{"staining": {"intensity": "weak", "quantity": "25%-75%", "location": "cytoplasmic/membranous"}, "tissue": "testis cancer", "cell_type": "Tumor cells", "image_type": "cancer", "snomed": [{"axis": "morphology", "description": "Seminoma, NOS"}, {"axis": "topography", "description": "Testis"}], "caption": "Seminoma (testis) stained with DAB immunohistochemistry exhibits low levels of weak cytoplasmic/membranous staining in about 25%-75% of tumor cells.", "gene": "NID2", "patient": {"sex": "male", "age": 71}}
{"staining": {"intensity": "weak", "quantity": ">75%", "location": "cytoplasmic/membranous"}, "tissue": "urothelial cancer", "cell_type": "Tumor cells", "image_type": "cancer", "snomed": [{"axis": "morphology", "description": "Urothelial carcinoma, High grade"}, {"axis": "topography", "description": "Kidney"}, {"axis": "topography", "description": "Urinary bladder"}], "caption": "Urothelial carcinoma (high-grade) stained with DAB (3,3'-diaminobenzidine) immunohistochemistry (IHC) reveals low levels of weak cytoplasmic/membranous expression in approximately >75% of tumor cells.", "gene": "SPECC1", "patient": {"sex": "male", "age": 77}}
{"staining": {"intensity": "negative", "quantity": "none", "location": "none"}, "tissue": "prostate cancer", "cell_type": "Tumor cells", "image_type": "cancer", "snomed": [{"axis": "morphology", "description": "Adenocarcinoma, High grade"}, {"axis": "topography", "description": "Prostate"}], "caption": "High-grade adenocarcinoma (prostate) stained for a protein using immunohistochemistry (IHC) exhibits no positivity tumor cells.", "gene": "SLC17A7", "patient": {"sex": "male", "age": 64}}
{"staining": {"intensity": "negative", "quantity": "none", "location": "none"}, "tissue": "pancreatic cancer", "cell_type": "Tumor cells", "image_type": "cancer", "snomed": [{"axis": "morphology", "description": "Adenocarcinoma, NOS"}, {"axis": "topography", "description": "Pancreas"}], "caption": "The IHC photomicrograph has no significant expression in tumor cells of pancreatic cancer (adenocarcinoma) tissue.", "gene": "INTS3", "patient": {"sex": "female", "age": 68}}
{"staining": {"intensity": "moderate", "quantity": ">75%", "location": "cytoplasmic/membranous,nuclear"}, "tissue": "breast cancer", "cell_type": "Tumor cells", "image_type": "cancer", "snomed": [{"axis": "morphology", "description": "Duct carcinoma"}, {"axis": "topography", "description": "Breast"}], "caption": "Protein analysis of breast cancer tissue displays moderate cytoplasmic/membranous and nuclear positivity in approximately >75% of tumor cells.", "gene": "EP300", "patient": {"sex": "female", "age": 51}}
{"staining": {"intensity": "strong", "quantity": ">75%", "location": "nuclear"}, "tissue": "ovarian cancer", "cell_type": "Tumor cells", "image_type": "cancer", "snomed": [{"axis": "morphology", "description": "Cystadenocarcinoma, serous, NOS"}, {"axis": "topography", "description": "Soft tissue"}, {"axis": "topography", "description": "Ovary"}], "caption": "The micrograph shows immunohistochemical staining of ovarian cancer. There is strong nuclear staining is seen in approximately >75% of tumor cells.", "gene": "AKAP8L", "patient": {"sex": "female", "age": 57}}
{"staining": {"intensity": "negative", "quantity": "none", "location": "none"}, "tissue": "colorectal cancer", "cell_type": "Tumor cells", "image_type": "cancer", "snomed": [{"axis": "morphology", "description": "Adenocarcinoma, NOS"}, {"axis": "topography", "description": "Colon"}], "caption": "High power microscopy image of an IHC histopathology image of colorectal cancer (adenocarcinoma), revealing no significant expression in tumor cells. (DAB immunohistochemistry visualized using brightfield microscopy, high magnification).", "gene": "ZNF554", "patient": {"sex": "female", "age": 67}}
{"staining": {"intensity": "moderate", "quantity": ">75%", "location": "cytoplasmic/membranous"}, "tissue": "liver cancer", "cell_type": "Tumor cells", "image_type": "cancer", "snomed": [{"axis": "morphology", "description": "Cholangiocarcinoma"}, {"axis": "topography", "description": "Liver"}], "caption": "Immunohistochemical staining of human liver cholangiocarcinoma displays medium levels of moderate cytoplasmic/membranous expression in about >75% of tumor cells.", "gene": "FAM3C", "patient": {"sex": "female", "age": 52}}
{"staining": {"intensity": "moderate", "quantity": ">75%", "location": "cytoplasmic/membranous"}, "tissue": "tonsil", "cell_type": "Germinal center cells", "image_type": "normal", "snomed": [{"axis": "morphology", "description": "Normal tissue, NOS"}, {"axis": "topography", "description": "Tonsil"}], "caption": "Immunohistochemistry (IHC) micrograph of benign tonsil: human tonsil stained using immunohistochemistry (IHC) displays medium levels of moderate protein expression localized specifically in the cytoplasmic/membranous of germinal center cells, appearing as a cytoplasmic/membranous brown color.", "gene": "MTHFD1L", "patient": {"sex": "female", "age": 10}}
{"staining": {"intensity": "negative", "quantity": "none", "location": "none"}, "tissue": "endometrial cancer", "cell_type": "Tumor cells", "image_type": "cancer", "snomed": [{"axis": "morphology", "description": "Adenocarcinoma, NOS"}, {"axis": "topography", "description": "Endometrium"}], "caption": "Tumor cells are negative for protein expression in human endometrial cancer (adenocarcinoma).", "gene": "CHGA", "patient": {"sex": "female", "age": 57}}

※ ※ ※

▶ _Task requirements_:
Using the data above, reproduce exactly the lines from the line that contains "adenocarcinoma (prostate) stained" through the line that contains "analysis of breast", including both.

▶ _Answer below_:
{"staining": {"intensity": "negative", "quantity": "none", "location": "none"}, "tissue": "prostate cancer", "cell_type": "Tumor cells", "image_type": "cancer", "snomed": [{"axis": "morphology", "description": "Adenocarcinoma, High grade"}, {"axis": "topography", "description": "Prostate"}], "caption": "High-grade adenocarcinoma (prostate) stained for a protein using immunohistochemistry (IHC) exhibits no positivity tumor cells.", "gene": "SLC17A7", "patient": {"sex": "male", "age": 64}}
{"staining": {"intensity": "negative", "quantity": "none", "location": "none"}, "tissue": "pancreatic cancer", "cell_type": "Tumor cells", "image_type": "cancer", "snomed": [{"axis": "morphology", "description": "Adenocarcinoma, NOS"}, {"axis": "topography", "description": "Pancreas"}], "caption": "The IHC photomicrograph has no significant expression in tumor cells of pancreatic cancer (adenocarcinoma) tissue.", "gene": "INTS3", "patient": {"sex": "female", "age": 68}}
{"staining": {"intensity": "moderate", "quantity": ">75%", "location": "cytoplasmic/membranous,nuclear"}, "tissue": "breast cancer", "cell_type": "Tumor cells", "image_type": "cancer", "snomed": [{"axis": "morphology", "description": "Duct carcinoma"}, {"axis": "topography", "description": "Breast"}], "caption": "Protein analysis of breast cancer tissue displays moderate cytoplasmic/membranous and nuclear positivity in approximately >75% of tumor cells.", "gene": "EP300", "patient": {"sex": "female", "age": 51}}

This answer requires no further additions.